The Grimms, members of Christian Fellowship Church in Evansville, are among the founders of GATHER Network Inc., an acronym for Gospel, Agriculture, Technology, Hospitality, Education, and Resource Optimization. Others include Marty Finney, an Evansville agronomist and former owner of Daylight Farms, and Don and Marilyn Wilson from Branson, Mo.
The Grimms spend two or three weeks in the lowlands of Bolivia, two or three times a year. They connect with some 150 churches from their base, a 65-acre farm near Santa Cruz. Their staff in Bolivia includes a physician, an agronomist, a Bible school graduate, and a bookkeeper-office manager.
In Bolivia, Virginia Grimm facilitates meetings in a process she calls appreciative inquiry. When people report a problem, “We don’t bring a solution,” Virginia Grimm says. “We help them identify their strengths and their resources, so that they themselves determine what can be done.” Some solutions are relatively easy, such as building a bridge high enough above a flood-prone stream. Other problems are much more difficult, such as solving problems with pre-teen-pregnancies. Typical problems are the need for potable water, sanitary latrines, health services, sustainable livelihood, education past fourth grade, community banking, crop storage, adult literacy, and maternal health education.
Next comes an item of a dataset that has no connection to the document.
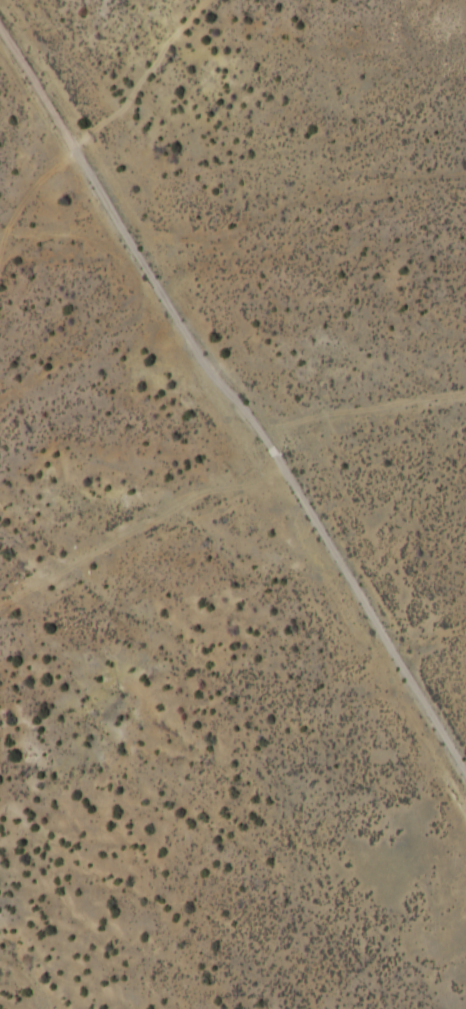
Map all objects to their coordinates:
road: (201, 258)
road: (231, 424)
Whatever the problem, Virginia Grimm says, there is no real solution without a real relationship, working within the culture of the community, building healthy families, and drawing out local leadership. The Grimms say that GATHER’s approach to fill the need for trained pastors and lay leaders involves a six-year cycle of Bible training on Trans World Radio, with volunteer tutors assisting the students.
Dan Grimm first went to Bolivia with the Christian Veterinary Mission, an organization that understands how livestock plays a central role in the livelihood of many families in developing nations — that chickens produce eggs to eat and more to be sold for grocery money and how goats provide milk for growing children. A donkey brings goods to market to sell. A herd of cows is almost like a bank account. A healthy animal can be the difference between life and death for an entire family. As their own GATHER ministry grows, the Grimms have expanded their mission work into Central Asia and Africa.
Mission work is not easy. Making the commitment is “the hardest thing we’ve ever done,” says Robin Lannert. She and her husband — who have aging parents, two married sons, and a six-month old granddaughter — are nearing retirement age at a time when many people would be trying to build their retirement income. She and Dennis Lannert feel “humble, scared, and a little crazy” to be going on mission, but it is where their faith comes in. “This is not a good time,” she says, “But it is God’s time.” Robin Lannert says she and her husband plan to live in Belize “at least three years or until God tells us to come home.”